Recent developments have been made wherein glass batch is reduced to a molten state and refined in a furnace and the molten glass flows through forehearth channel to stream feeders or bushings disposed along the forehearth and the streams of the glass delivered through orifices in the feeders or bushings and attenuated into filaments by winding a strand of the filaments upon a rotating collector. This latter process is referred to as a direct melt process in the melting and refining of the glass by the application of heat, the temperature of the molten glass is brought to a temperature that is comparatively high in order to effect refining of the glass. During this process of melting and refining of glass, gases and volatiles are emitted or driven off from the melt. This action of melting and refining the glass at elevated temperatures renders the glass substantially stable for any temperature less than the minimum melt temperature in the furnace. Heretofore in the direct melt process, the temperatures of the glass in the forehearth channel and the stream feeders or bushings are substantially lower than the temperature of the melt in the furnace. Thermal, physical and chemical inhomogeneities tend to occur in the transport of the glass in the forehearth channels through heat losses at the refractory sides and contact with the sides tending to contaminate the glass with refractory cords. Frequent filament breakouts, formation of nonuniform filaments and other difficulties have been encountered which are believed attributable at least in part to such inhomogeneities in bushings or stream feeders disposed along the forehearth and supplied with glass from the forehearth channel. In stream feeders or bushings conventionally used along a forehearth channel, temperature upsets and inhomogeneities of the glass cannot adequately be correct or abated in a comparatively short time that the glass is resident in the feeder or bushing. To overcome this problem a comparatively deeper bushing or feeder has been used and the glass in the feeder or bushing has been reheated to a temperature approaching but not exceeding the maximum original melt temperature to recondition the glass.

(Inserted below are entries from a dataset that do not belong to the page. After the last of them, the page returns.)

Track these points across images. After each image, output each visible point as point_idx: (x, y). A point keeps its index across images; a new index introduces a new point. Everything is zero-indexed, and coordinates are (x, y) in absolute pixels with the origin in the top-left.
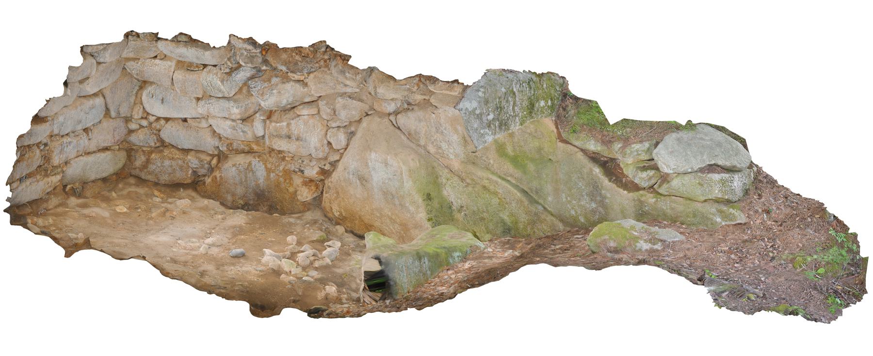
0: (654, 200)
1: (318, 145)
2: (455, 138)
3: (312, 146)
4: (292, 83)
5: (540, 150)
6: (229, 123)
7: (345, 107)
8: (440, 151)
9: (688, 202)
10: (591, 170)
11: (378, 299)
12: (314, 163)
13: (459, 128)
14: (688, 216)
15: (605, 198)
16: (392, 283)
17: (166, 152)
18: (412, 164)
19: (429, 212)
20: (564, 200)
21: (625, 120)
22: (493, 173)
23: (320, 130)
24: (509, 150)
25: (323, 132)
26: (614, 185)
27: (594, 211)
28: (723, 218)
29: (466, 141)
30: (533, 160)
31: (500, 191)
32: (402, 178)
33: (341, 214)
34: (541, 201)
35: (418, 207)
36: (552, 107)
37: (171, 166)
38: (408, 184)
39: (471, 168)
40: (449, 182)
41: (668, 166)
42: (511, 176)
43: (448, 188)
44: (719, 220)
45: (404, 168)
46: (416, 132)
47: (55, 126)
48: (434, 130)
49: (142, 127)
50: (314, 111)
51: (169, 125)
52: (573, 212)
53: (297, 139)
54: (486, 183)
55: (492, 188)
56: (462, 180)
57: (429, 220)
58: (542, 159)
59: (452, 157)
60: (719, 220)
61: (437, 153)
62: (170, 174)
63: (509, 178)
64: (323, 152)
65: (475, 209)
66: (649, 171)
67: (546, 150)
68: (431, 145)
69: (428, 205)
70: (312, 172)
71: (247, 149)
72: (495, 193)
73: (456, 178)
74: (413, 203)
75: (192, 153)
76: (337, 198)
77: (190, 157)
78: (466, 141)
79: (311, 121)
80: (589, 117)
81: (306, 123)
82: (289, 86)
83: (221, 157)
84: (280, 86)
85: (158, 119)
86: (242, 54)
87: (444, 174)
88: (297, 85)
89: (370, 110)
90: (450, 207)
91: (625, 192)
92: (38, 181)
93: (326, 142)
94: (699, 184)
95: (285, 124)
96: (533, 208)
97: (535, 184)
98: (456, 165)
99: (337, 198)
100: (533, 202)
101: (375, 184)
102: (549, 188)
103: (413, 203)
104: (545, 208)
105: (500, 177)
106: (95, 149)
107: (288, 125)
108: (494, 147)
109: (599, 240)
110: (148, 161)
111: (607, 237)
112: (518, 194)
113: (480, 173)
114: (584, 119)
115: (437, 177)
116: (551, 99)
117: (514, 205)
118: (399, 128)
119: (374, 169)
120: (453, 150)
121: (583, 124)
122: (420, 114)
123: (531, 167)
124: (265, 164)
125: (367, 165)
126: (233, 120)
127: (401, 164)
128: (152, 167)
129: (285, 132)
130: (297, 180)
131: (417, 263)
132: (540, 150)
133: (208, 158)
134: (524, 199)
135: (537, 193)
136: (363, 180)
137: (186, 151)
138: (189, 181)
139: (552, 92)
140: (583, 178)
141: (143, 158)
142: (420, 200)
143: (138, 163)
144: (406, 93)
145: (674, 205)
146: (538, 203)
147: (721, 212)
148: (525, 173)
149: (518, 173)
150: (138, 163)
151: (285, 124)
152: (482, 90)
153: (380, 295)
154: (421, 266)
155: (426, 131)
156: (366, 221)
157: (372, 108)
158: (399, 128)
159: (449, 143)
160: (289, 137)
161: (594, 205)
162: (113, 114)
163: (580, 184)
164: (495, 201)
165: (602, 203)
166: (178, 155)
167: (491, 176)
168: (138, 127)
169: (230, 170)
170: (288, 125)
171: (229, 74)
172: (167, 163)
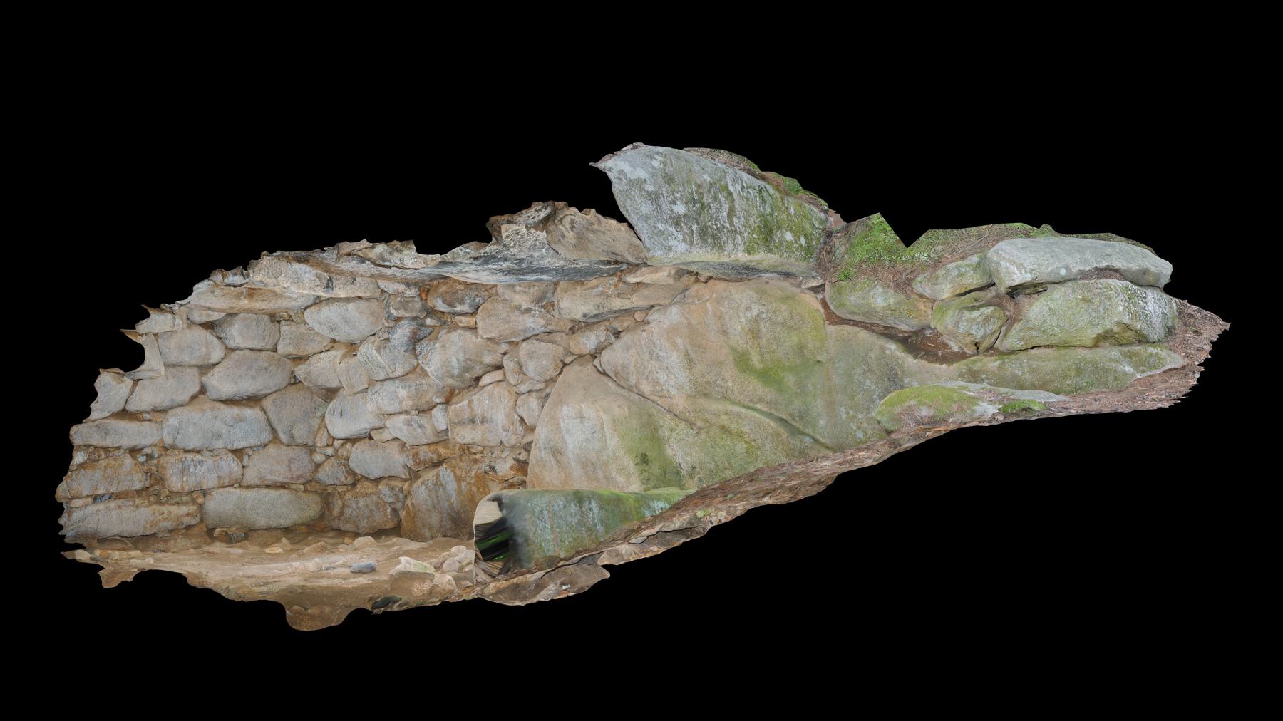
0: (997, 364)
2: (675, 358)
4: (459, 331)
5: (801, 348)
6: (403, 417)
7: (531, 355)
8: (658, 388)
9: (1063, 351)
10: (883, 349)
11: (496, 572)
12: (506, 453)
13: (679, 340)
14: (1065, 377)
16: (520, 540)
18: (617, 412)
20: (844, 416)
22: (734, 403)
23: (507, 401)
24: (756, 361)
25: (512, 403)
26: (924, 362)
28: (1136, 367)
29: (690, 360)
31: (746, 430)
32: (604, 435)
34: (809, 431)
35: (629, 475)
36: (808, 248)
37: (367, 506)
38: (613, 442)
39: (702, 402)
40: (674, 435)
41: (1020, 266)
42: (761, 400)
43: (673, 444)
44: (1129, 369)
45: (605, 417)
47: (165, 432)
48: (647, 356)
49: (328, 457)
50: (497, 375)
52: (860, 435)
53: (482, 422)
54: (724, 420)
56: (691, 425)
58: (805, 362)
59: (674, 391)
60: (1129, 369)
61: (653, 393)
62: (368, 518)
63: (758, 406)
64: (515, 433)
65: (712, 466)
66: (983, 309)
67: (810, 346)
68: (645, 382)
69: (642, 471)
70: (505, 467)
72: (740, 435)
73: (683, 425)
74: (622, 470)
75: (384, 482)
77: (382, 487)
78: (690, 360)
80: (868, 246)
81: (490, 396)
82: (455, 335)
85: (347, 440)
87: (666, 421)
88: (468, 333)
89: (566, 355)
90: (678, 473)
91: (944, 366)
92: (137, 507)
93: (516, 418)
94: (1084, 300)
95: (465, 402)
96: (796, 443)
97: (797, 405)
98: (680, 403)
100: (795, 432)
101: (570, 455)
102: (819, 405)
103: (622, 470)
104: (815, 440)
105: (744, 406)
106: (257, 482)
107: (470, 402)
108: (731, 357)
109: (898, 410)
111: (913, 402)
112: (772, 424)
113: (715, 406)
115: (656, 429)
116: (806, 237)
117: (767, 447)
118: (605, 374)
119: (568, 431)
120: (673, 379)
121: (862, 262)
124: (453, 471)
126: (407, 412)
127: (601, 413)
129: (466, 416)
131: (573, 508)
132: (801, 348)
133: (400, 485)
134: (782, 430)
135: (801, 418)
136: (557, 452)
137: (377, 481)
139: (807, 226)
140: (871, 370)
142: (632, 464)
144: (599, 300)
145: (1035, 364)
146: (803, 434)
147: (1130, 356)
148: (781, 391)
149: (769, 393)
151: (465, 402)
152: (660, 159)
153: (499, 565)
154: (583, 515)
155: (636, 362)
157: (568, 352)
158: (605, 374)
159: (668, 371)
160: (473, 421)
162: (283, 437)
163: (868, 383)
164: (740, 447)
166: (369, 487)
167: (731, 408)
168: (323, 458)
170: (470, 402)
172: (362, 502)
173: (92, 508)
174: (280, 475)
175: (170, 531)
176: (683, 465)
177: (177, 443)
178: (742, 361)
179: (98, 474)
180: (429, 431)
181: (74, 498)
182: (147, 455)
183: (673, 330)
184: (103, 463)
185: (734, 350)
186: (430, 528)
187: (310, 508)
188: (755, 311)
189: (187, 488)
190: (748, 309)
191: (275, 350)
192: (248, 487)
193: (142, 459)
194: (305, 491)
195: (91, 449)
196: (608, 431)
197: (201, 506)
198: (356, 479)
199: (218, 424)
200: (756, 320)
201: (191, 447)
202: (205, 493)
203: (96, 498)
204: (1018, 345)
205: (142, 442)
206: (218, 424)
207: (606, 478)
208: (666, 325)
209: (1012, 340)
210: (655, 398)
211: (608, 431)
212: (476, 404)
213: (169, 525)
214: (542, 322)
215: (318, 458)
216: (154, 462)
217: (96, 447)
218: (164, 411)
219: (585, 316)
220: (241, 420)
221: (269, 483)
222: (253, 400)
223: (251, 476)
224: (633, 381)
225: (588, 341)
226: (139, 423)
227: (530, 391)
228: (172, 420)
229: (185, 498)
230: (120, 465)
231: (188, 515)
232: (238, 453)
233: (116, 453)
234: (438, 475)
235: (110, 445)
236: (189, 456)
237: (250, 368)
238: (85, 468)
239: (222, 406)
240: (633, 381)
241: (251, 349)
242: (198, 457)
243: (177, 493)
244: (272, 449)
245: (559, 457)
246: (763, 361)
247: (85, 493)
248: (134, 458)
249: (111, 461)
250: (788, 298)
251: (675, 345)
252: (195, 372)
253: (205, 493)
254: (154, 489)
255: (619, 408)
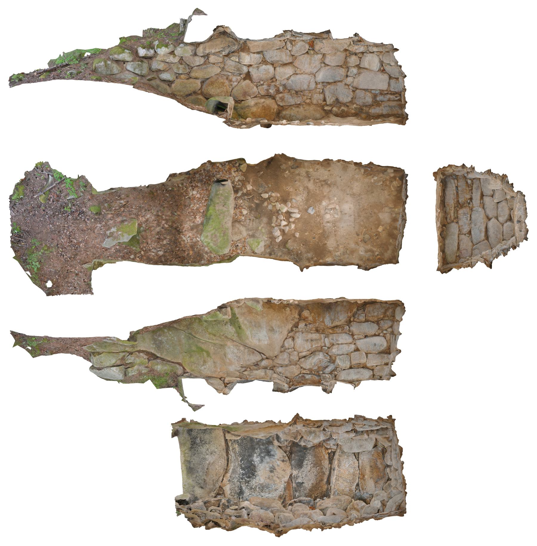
1: (297, 340)
2: (229, 356)
3: (300, 338)
5: (191, 357)
6: (340, 343)
7: (284, 360)
10: (161, 355)
12: (300, 330)
13: (228, 361)
15: (153, 344)
17: (376, 319)
19: (238, 321)
21: (143, 383)
24: (205, 354)
27: (160, 336)
30: (194, 351)
33: (285, 310)
38: (248, 333)
42: (203, 343)
45: (251, 340)
46: (250, 355)
49: (386, 330)
50: (301, 354)
51: (373, 333)
52: (170, 333)
53: (308, 340)
54: (214, 338)
55: (212, 336)
56: (226, 337)
57: (237, 318)
58: (190, 353)
59: (232, 347)
65: (219, 325)
70: (302, 325)
71: (335, 329)
72: (210, 334)
73: (229, 337)
74: (245, 325)
76: (287, 316)
78: (225, 355)
79: (301, 350)
81: (304, 348)
83: (349, 322)
84: (311, 367)
85: (379, 335)
86: (329, 379)
88: (305, 367)
96: (190, 331)
97: (191, 341)
98: (229, 343)
99: (287, 316)
102: (184, 341)
107: (312, 346)
110: (385, 313)
114: (163, 380)
119: (265, 336)
122: (248, 363)
123: (194, 348)
125: (269, 338)
128: (383, 311)
129: (314, 343)
130: (310, 318)
134: (194, 335)
136: (272, 330)
137: (367, 321)
138: (367, 306)
141: (388, 313)
142: (242, 326)
143: (391, 310)
145: (117, 349)
147: (94, 349)
148: (196, 345)
149: (200, 345)
150: (391, 310)
151: (314, 346)
156: (271, 310)
159: (233, 352)
160: (312, 340)
161: (160, 339)
165: (155, 340)
166: (371, 319)
169: (342, 318)
170: (312, 346)
171: (336, 368)
176: (229, 325)
178: (208, 354)
180: (330, 338)
183: (231, 364)
185: (210, 357)
186: (343, 305)
188: (203, 368)
190: (205, 368)
196: (250, 336)
198: (378, 323)
200: (203, 365)
202: (457, 223)
204: (121, 353)
207: (251, 322)
208: (233, 366)
209: (122, 355)
210: (240, 345)
211: (250, 336)
212: (310, 345)
215: (390, 330)
224: (246, 350)
225: (264, 363)
234: (332, 323)
240: (246, 350)
242: (469, 219)
245: (271, 329)
246: (203, 354)
250: (193, 370)
251: (229, 360)
252: (496, 215)
253: (457, 223)
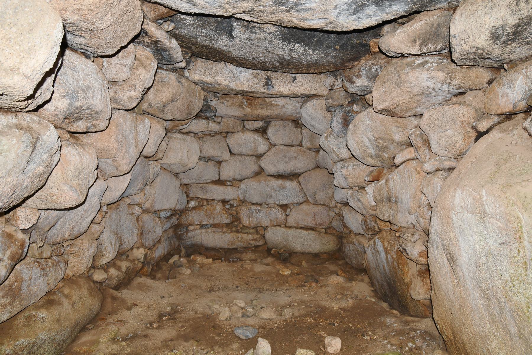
92: (224, 233)
106: (294, 225)
170: (387, 181)
173: (199, 231)
174: (309, 221)
175: (245, 248)
177: (246, 198)
179: (202, 213)
181: (190, 225)
182: (230, 205)
184: (205, 207)
187: (328, 244)
189: (252, 225)
191: (301, 145)
192: (290, 227)
193: (228, 207)
194: (326, 233)
195: (199, 200)
197: (263, 236)
199: (269, 189)
201: (255, 202)
202: (265, 228)
203: (202, 226)
205: (227, 198)
206: (269, 189)
213: (241, 244)
214: (442, 75)
216: (234, 209)
217: (201, 199)
218: (240, 181)
219: (495, 37)
220: (284, 188)
221: (303, 226)
222: (294, 176)
223: (291, 221)
226: (225, 187)
227: (438, 170)
228: (243, 186)
229: (251, 231)
230: (214, 209)
231: (253, 240)
232: (284, 207)
233: (212, 202)
235: (208, 198)
236: (253, 207)
237: (284, 156)
238: (195, 210)
239: (272, 179)
241: (285, 145)
242: (259, 208)
243: (247, 227)
244: (304, 207)
247: (196, 223)
248: (224, 206)
249: (209, 207)
253: (265, 228)
254: (234, 224)
255: (97, 305)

However, the deeper feeders are an expensive answer to the problem. The additional platinum and rhodium alloy required to construct the deeper feeder greatly increases the cost of the feeder. In addition the electrical terminals, that supply electrical energy to the feeder to condition the molten glass, must be larger to properly distribute the energy to the feeder. To construct these larger terminals it is usually necessary to weld a number of pieces together to form the larger terminals. As a result of the need for larger terminals more expensive platinum and rhodium alloy must be used in the terminals. This, of course increases the cost penalty of using a deeper feeder.
Therefore, it is important that an improved electrical terminal be constructed so that relatively shallow feeders can be used to form fibers from molten material. The terminal must be of a design so that the molten material will be given an effective terminal treatment in the short time that the molten material is in the shallow feeder. This type of terminal will greatly reduce the amount of expensive materials used to construct the feeder and will, therefore, improve the cost efficiency of direct melt fiber forming processes.